Thursday, September 12, 2013

Blog 1: Anti-Gay Laws in Russia and Olympics

This past week in the New York Times, Ben Rothenberg wrote an article titled, Russian Players Stay Out Of Debate Over New Law. Marat Safin a member of the Russian Parliament, and also a former United States Open winner was one of 436 members to vote yes to the Federal Law No. 44554-6. This law was put into place to protect children from information that could possibly promote the rejection of traditional family values. This law was signed by Russian President Vladimir V. Putin, and banned any public support of gay rights. Other Russian athletes are simply avoiding the law claiming to either not have known about, or say that it is not their place to voice their opinions on the topic. Ekaterina Makarova stated that people, "should respect Russian rules." Even though she stated this, she did not endorse the law either. Many other athletes have taken this approach as well by not speaking out against this law, or even for it. Many have agreed on the assumption that this is Russian law and it should be respected when you enter the country. There are many gay athletes out there, and they should feel comfortable living their lives and doing their jobs.

When reading this article one could have different opinions when it comes to this law. On one end of the spectrum one could feel outraged and disgusted with Russia and its people's views. One might even go as far as to saying the United States should protest their involvement with the Winter Olympics. One might also feel as if the Russian President is taking an almost "Hitler" approach to the gay community.

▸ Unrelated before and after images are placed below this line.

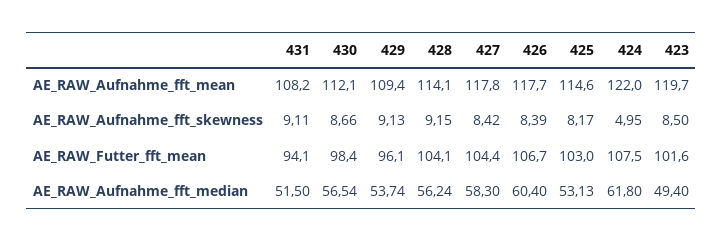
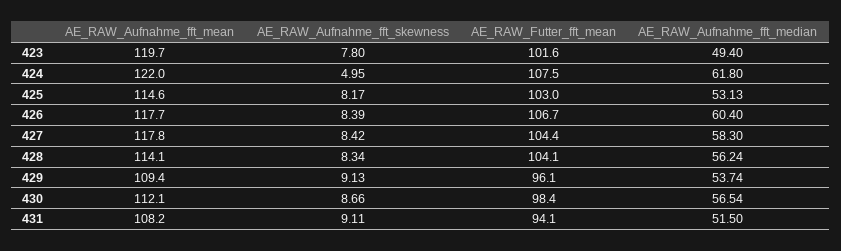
  {
    "431": {
      "AE_RAW_Aufnahme_fft_mean": 108.2,
      "AE_RAW_Aufnahme_fft_skewness": 9.11,
      "AE_RAW_Futter_fft_mean": 94.1,
      "AE_RAW_Aufnahme_fft_median": 51.5
    },
    "430": {
      "AE_RAW_Aufnahme_fft_mean": 112.1,
      "AE_RAW_Aufnahme_fft_skewness": 8.66,
      "AE_RAW_Futter_fft_mean": 98.4,
      "AE_RAW_Aufnahme_fft_median": 56.54
    },
    "429": {
      "AE_RAW_Aufnahme_fft_mean": 109.4,
      "AE_RAW_Aufnahme_fft_skewness": 9.13,
      "AE_RAW_Futter_fft_mean": 96.1,
      "AE_RAW_Aufnahme_fft_median": 53.74
    },
    "428": {
      "AE_RAW_Aufnahme_fft_mean": 114.1,
-     "AE_RAW_Aufnahme_fft_skewness": 9.15,
+     "AE_RAW_Aufnahme_fft_skewness": 8.34,
      "AE_RAW_Futter_fft_mean": 104.1,
      "AE_RAW_Aufnahme_fft_median": 56.24
    },
    "427": {
      "AE_RAW_Aufnahme_fft_mean": 117.8,
      "AE_RAW_Aufnahme_fft_skewness": 8.42,
      "AE_RAW_Futter_fft_mean": 104.4,
      "AE_RAW_Aufnahme_fft_median": 58.3
    },
    "426": {
      "AE_RAW_Aufnahme_fft_mean": 117.7,
      "AE_RAW_Aufnahme_fft_skewness": 8.39,
      "AE_RAW_Futter_fft_mean": 106.7,
      "AE_RAW_Aufnahme_fft_median": 60.4
    },
    "425": {
      "AE_RAW_Aufnahme_fft_mean": 114.6,
      "AE_RAW_Aufnahme_fft_skewness": 8.17,
      "AE_RAW_Futter_fft_mean": 103,
      "AE_RAW_Aufnahme_fft_median": 53.13
    },
    "424": {
      "AE_RAW_Aufnahme_fft_mean": 122,
      "AE_RAW_Aufnahme_fft_skewness": 4.95,
      "AE_RAW_Futter_fft_mean": 107.5,
      "AE_RAW_Aufnahme_fft_median": 61.8
    },
    "423": {
      "AE_RAW_Aufnahme_fft_mean": 119.7,
-     "AE_RAW_Aufnahme_fft_skewness": 8.5,
+     "AE_RAW_Aufnahme_fft_skewness": 7.8,
      "AE_RAW_Futter_fft_mean": 101.6,
      "AE_RAW_Aufnahme_fft_median": 49.4
    }
  }

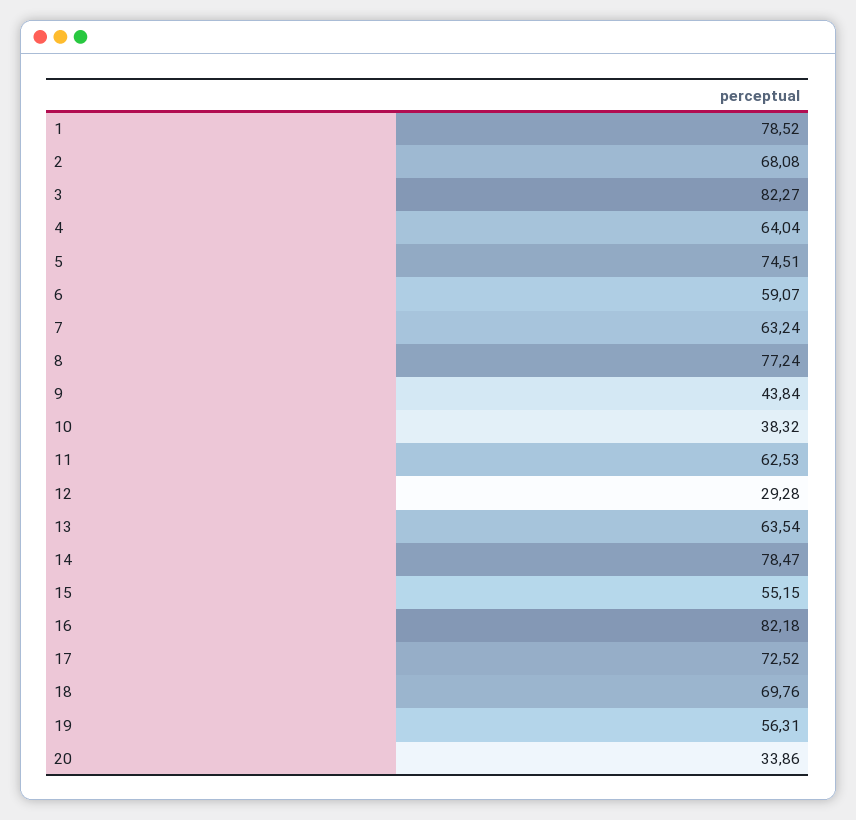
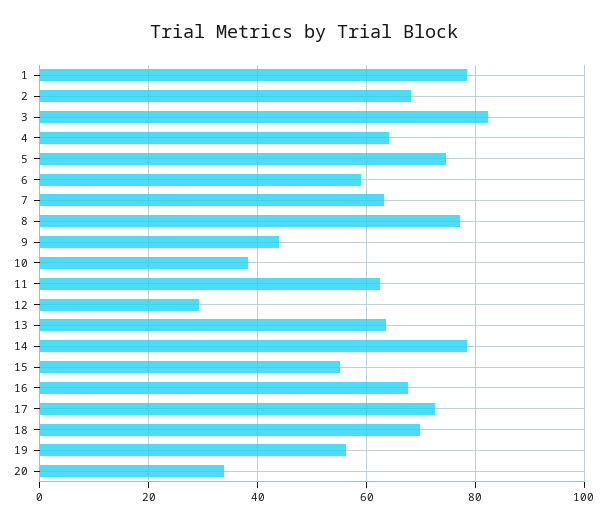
  {
    "1": 78.52,
    "2": 68.08,
    "3": 82.27,
    "4": 64.04,
    "5": 74.51,
    "6": 59.07,
    "7": 63.24,
    "8": 77.24,
    "9": 43.84,
    "10": 38.32,
    "11": 62.53,
    "12": 29.28,
    "13": 63.54,
    "14": 78.47,
    "15": 55.15,
-   "16": 82.18,
+   "16": 68,
    "17": 72.52,
    "18": 69.76,
    "19": 56.31,
    "20": 33.86
  }

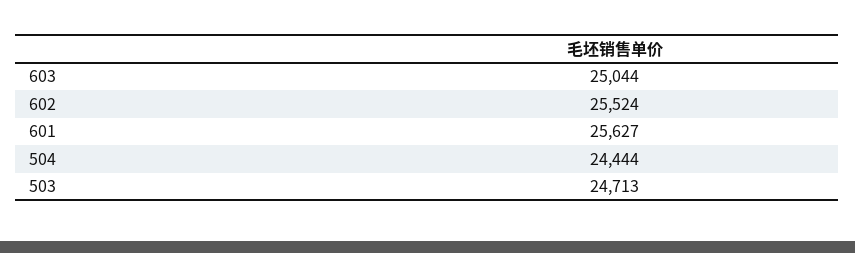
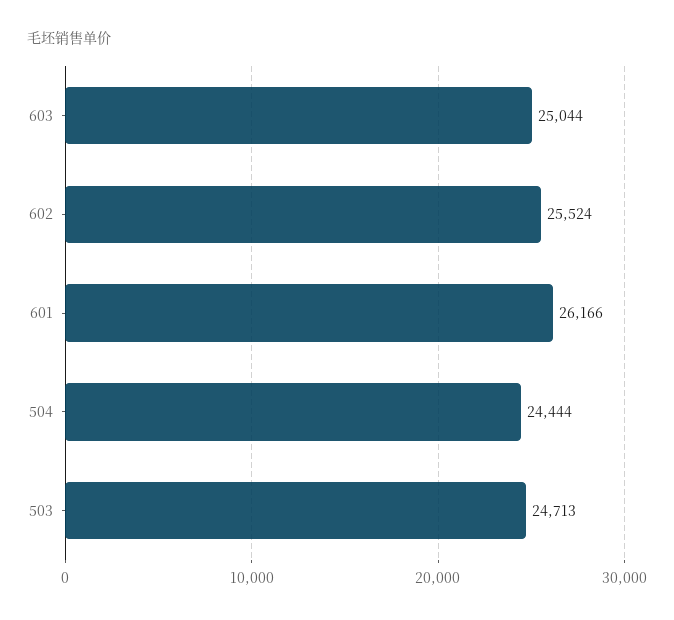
  {
    "603": 25044,
    "602": 25524,
-   "601": 25627,
+   "601": 26166,
    "504": 24444,
    "503": 24713
  }

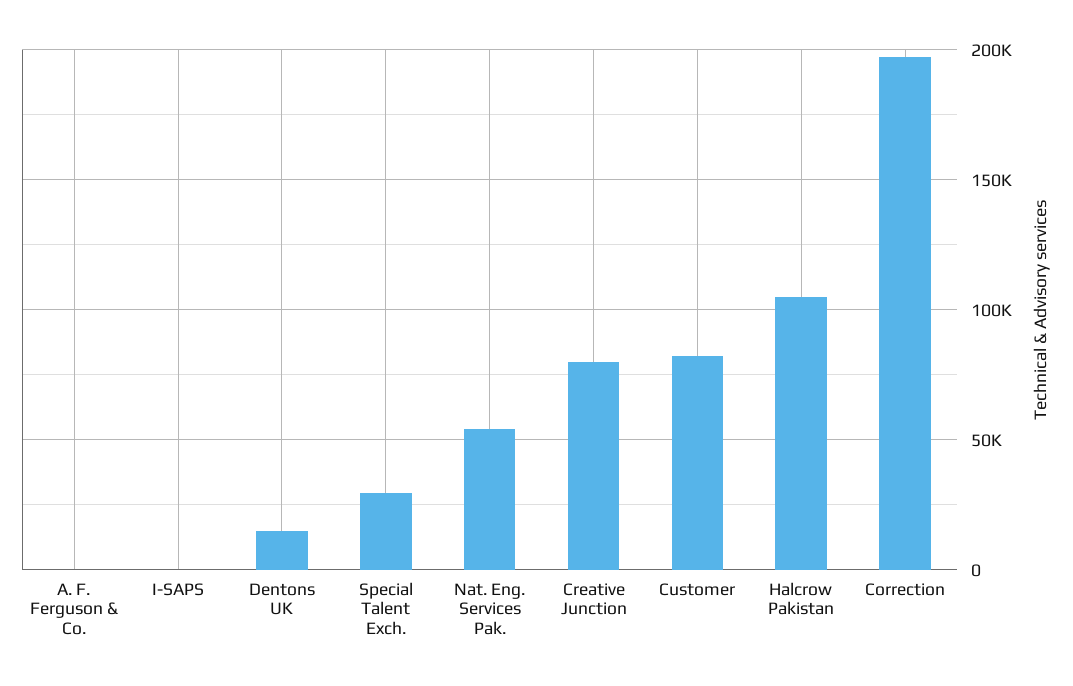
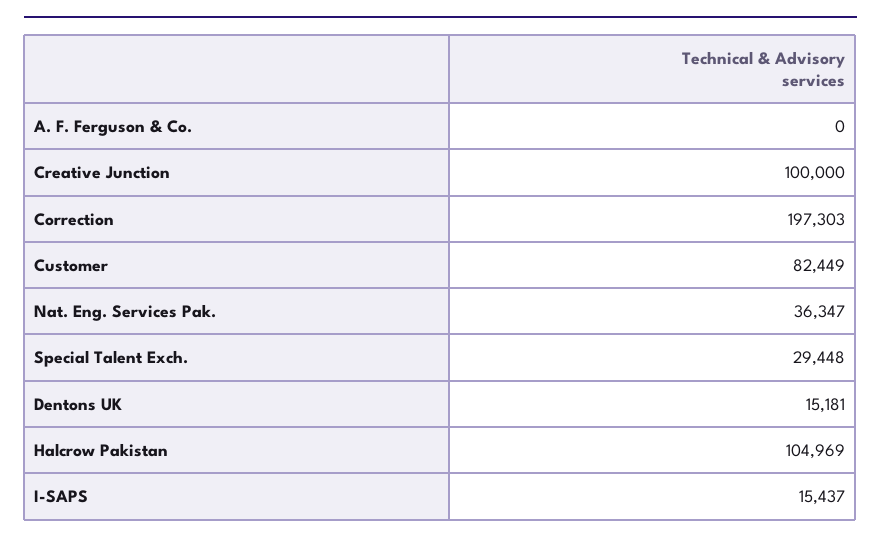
  {
    "A. F. Ferguson & Co.": 0,
-   "I-SAPS": 0,
+   "I-SAPS": 15437,
    "Dentons UK": 15181,
    "Special Talent Exch.": 29448,
-   "Nat. Eng. Services Pak.": 55000,
+   "Nat. Eng. Services Pak.": 36347,
-   "Creative Junction": 80000,
+   "Creative Junction": 100000,
    "Customer": 82449,
    "Halcrow Pakistan": 104969,
    "Correction": 197303
  }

On the other end one might feel as if Russia is doing the right thing for its country and people, that this law is protecting their well being. One might also feels as if this law does protect their children's sexuality and that being gay is "a catch able disease." Either way people are always going to ignore important matters such as this. One will see many people, like the athletes discussed in the article that turn their cheeks and say it is not their business. People will turn their cheeks if they support this law or not, one might feel as if this protects their identity.